Retail sales are also seen as a potential signal for labour market health. Consensus expects July “control group” core retail sales to rise 0.4% from 0.5% in June. “A weaker than consensus print would probably signal rising distress among households, increasing the likelihood of the Fed cutting in September,” say Nayar and Farris.
They caution, however, that July and even August data may not yet reflect the full tariff impact. “Implementation delays, temporary exemptions, and still somewhat low collection efficiency meant that US Treasury tariff collections through July amounted to a ytd increase of roughly US$70 billion or about 0.4% of year to date GDP, well below what the statutory rate suggested they should be,” they note.
The y-o-y increase in tariffs in July alone annualises to 0.8% of GDP, but this still understates the likely eventual effect. “As exemptions wane and the new, higher tariff rates from recent trade deals take effect, the effective tariff rate should rise to about 17% or a tax increase of over 1.4% of GDP. We expect this larger impact to become more apparent only in late Q4 this year,” say Nayar and Farris.
See also: It’s my party and I’ll cry if I want to
Global equity markets gained in the week to Aug 11. The MSCI ACWI rose 2.5%, led by the Nasdaq’s 3.9% gain, which included a record closing high of 21,450.02 on Friday after Apple posted its best weekly performance since mid-2020. The S&P 500 advanced 2.4% while MSCI Europe rose 3%. The MSCI Emerging Markets Index gained 2.3%, with the Asia Pacific ex-Japan index up 2%.
US Treasury yields rose 4-7 bps across the curve ahead of the CPI release.
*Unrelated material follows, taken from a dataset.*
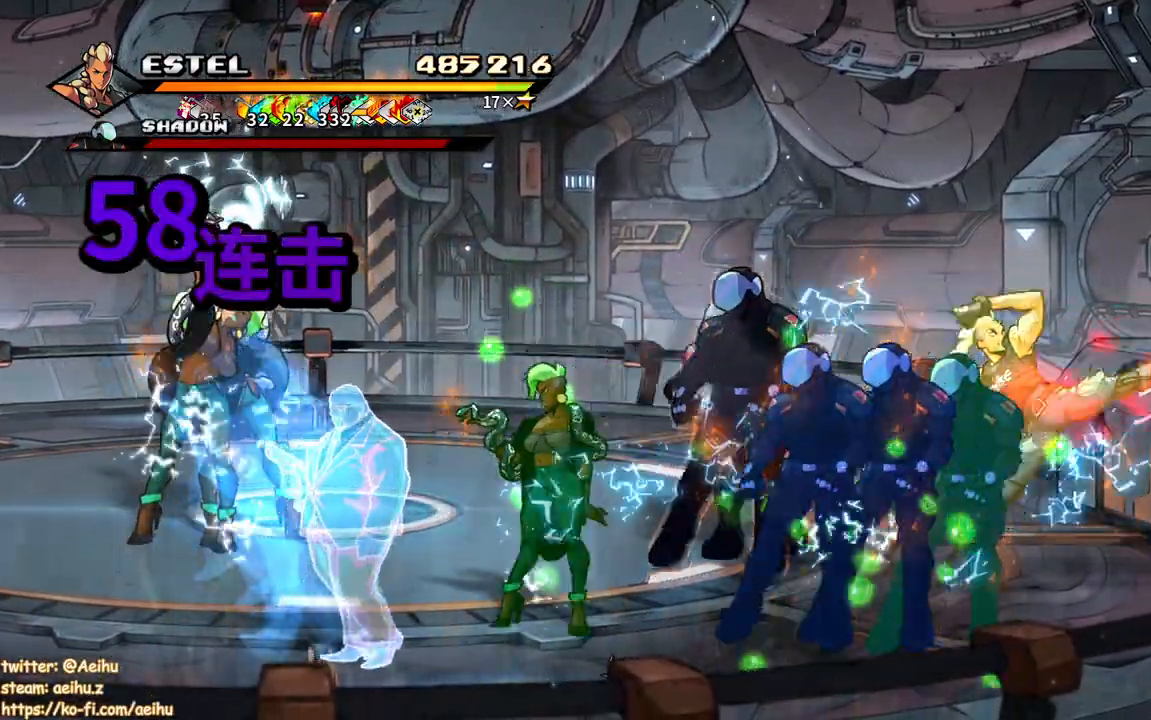
{"buttons": ["DPAD_LEFT"], "events": [[33, "DPAD_RIGHT", "up"], [117, "DPAD_LEFT", "down"], [167, "SQUARE", "up"], [233, "SQUARE", "down"], [333, "SQUARE", "up"], [383, "DPAD_LEFT", "up"], [383, "SQUARE", "down"], [433, "DPAD_LEFT", "down"], [483, "SQUARE", "up"]]}
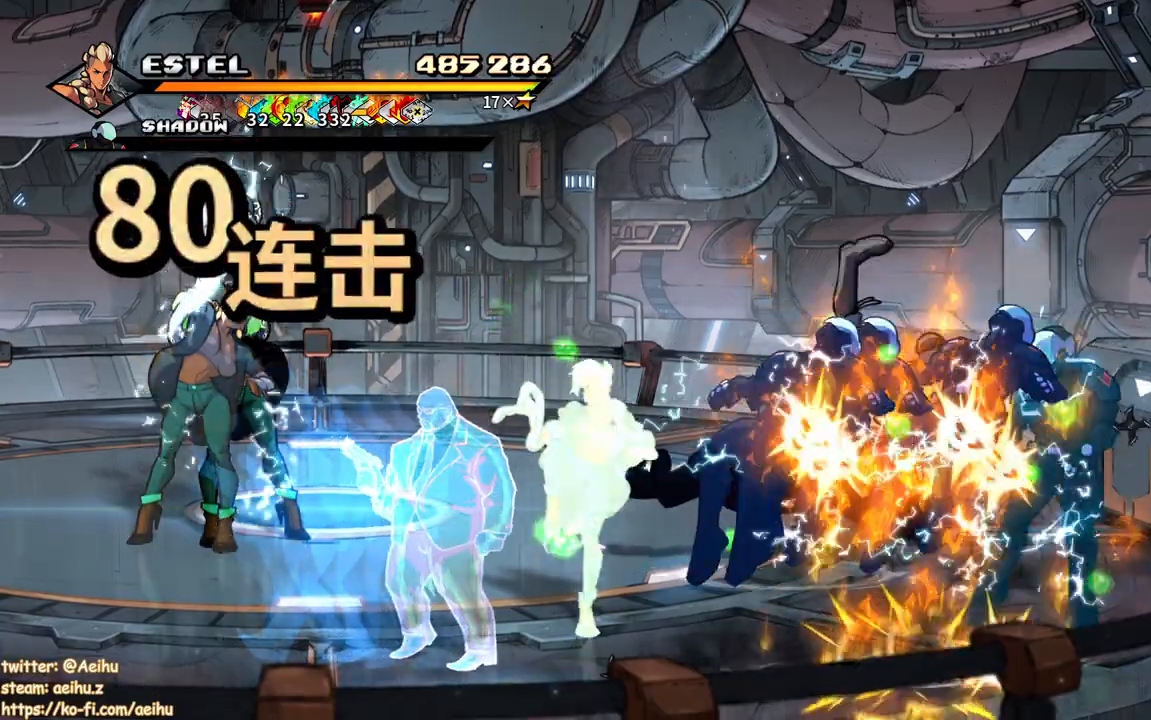
{"buttons": [], "events": [[33, "DPAD_LEFT", "up"], [33, "SQUARE", "down"], [83, "DPAD_LEFT", "down"], [133, "SQUARE", "up"], [183, "DPAD_LEFT", "up"], [200, "SQUARE", "down"], [233, "DPAD_LEFT", "down"], [300, "SQUARE", "up"], [317, "DPAD_LEFT", "up"], [350, "SQUARE", "down"], [367, "DPAD_LEFT", "down"], [450, "SQUARE", "up"], [467, "DPAD_LEFT", "up"]]}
The Bloomberg US Treasury Index fell 0.3%, while the FTSE World Government Bond Index returned 0.4%. The US dollar index declined 1%, tracking lower yields.
In Asia, the FTSE Straits Times Index closed at 4,239.83, up 2.07% for the week. Other regional markets were also higher, with the Nikkei 225 up 2.5%, the Taiwan TAIEX gaining 2.5%, and Korea’s KOSPI rising 2.9%. Hong Kong’s Hang Seng added 1.43%, while the Shanghai Composite rose 2.11%.
With inflation data, retail sales, and ongoing tariff developments in focus, markets are likely to remain sensitive to incoming US economic releases in the weeks ahead. “How the unemployment rate changes over the next few months will be the ultimate driver of Fed policy,” reiterate Nayar and Farris.